CDC Plus has observed that market shaping activities require flexible, longer-term funding, as a collaboration-based approach is inevitably slower and more complex. Budgets should also be allocated for partnerships with others, as well as for learning and research.

 

4) New ventures must test customers’ willingness to pay early on and have a plan to reach commercial sustainability, to reduce subsidy dependence over time

CDC Plus has funded a variety of new ventures, ranging from entirely new social enterprises (such as the Boardroom Africa) to products offered that address a market gap (such as Atlas, an independent microfinance data platform).

The new ventures were typically nascent, offering an unproven product or service and relatively high risk; hence the need for subsidy. There were challenges faced both by CDC Plus and those launching these ventures of matching a grant funding model with an early business model.

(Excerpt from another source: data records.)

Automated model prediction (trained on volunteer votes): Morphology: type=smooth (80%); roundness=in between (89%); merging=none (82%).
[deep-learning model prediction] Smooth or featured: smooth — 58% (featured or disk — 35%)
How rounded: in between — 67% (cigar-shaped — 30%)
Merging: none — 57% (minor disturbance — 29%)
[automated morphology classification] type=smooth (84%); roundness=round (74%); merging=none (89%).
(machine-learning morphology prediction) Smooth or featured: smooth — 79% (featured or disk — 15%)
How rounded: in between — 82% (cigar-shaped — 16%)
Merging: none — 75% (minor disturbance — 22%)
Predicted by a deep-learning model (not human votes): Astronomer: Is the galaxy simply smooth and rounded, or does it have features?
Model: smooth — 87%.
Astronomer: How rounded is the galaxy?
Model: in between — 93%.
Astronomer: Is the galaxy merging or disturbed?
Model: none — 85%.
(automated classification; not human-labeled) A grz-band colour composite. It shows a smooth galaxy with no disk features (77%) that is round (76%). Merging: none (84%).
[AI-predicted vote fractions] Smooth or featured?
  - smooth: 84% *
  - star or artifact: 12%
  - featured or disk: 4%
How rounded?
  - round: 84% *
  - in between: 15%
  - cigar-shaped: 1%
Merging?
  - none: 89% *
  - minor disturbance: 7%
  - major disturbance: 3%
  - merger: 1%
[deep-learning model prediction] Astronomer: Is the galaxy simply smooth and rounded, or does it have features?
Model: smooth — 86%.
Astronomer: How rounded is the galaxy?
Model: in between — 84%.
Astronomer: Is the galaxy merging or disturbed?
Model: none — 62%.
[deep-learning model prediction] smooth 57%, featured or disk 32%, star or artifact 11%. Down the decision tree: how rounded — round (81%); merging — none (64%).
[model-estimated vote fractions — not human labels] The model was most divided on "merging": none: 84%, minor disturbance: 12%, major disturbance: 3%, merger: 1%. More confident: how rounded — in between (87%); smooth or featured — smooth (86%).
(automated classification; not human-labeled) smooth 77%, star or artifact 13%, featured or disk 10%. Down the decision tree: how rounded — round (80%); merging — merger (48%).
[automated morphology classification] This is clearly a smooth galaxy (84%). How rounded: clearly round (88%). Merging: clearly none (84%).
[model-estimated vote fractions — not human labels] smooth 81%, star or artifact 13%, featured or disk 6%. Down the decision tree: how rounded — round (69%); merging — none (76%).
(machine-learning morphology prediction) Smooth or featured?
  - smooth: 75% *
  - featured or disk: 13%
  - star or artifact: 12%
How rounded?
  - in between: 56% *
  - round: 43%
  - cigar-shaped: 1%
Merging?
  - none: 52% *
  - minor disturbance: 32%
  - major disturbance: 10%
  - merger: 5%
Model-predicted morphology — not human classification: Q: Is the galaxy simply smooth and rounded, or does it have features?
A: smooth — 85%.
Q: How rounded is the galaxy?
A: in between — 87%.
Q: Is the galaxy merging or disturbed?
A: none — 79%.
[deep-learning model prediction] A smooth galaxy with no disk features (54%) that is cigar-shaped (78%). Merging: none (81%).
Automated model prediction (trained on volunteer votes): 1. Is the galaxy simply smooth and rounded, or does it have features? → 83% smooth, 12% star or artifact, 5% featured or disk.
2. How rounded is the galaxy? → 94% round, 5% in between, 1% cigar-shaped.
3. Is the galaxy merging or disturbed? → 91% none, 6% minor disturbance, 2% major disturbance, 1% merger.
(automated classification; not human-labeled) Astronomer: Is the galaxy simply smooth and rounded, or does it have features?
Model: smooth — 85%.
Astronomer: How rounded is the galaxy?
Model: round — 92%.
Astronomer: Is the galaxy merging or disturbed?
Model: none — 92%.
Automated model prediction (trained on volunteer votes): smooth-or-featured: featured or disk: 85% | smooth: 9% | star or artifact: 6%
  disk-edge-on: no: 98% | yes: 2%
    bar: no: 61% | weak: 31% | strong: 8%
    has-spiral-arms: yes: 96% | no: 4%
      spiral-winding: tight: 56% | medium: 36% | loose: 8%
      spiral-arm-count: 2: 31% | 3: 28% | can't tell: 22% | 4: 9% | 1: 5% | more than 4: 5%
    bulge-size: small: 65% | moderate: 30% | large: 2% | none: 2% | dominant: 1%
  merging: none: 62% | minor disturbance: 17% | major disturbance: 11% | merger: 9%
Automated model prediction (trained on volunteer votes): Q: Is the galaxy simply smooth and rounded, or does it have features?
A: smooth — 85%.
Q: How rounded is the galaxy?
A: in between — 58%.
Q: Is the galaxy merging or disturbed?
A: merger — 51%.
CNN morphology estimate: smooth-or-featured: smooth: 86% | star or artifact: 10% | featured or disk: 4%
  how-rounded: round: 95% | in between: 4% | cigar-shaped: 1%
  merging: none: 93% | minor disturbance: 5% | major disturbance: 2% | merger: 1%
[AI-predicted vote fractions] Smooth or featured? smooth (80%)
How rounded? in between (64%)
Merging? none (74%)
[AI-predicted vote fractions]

These included:

– Permitting the enterprise sufficient flexibility to change its business model, often in material ways,

– The need for an adaptive monitoring approach by CDC Plus, rather than a KPIbased approach,

– Enterprises waiting too long to identify the target customer set and to test their willingness to pay for the products or services.

In the future, DFIs must explore how other financing tools, such as concessional finance or repayable grants, may be more appropriate for funding new ventures.

Whilst the majority of new ventures were successful in identifying an appropriate business or funding model, standard project management processes did not enable sufficient flexibility in this process. For DFIs to provide core operational funding to new ventures requires changing project management structures and being realistic about a longer timeframe for results.

Additionally, it should not be assumed that all grant-funded ventures will find a commercial model – some social and environmental problems remain beyond the scope of investment and may require subsidy or a hybrid concessional model for years to come. In the future, DFIs must explore how other financing tools, such as concessional finance or repayable grants, may be more appropriate for funding new ventures.

 

CONCLUSION

CDC Plus is one of the youngest TA units within a DFI (only three years old), but to date, fortunately, it has been well-funded and given a broad mandate. Deploying grant funding is not easy. Yet CDC Plus seeks to minimise the use of subsidies and the risk of misusing funds, whilst striving for maximum value for money and impact. It is tempting to look for predictable solutions, such as “cookie-cutter” TA products, prescriptive budgets and KPIs, and onerous grant funding processes.

These lessons suggest that providing TA entails a nuanced approach to what is needed and how it is structured and paid for. This is time-consuming (e.g., resource-intensive), but it pays off. In return for the privilege of access to these resources, there is an imperative to ensure ongoing learning, adapting ways of working and sharing discoveries.

Integrating a culture of learning into how CDC Plus operates has required hard work, which will continue. Others are encouraged to do the same, so that DFIs and impact investors can continue to innovate and continue to add value in the capital markets.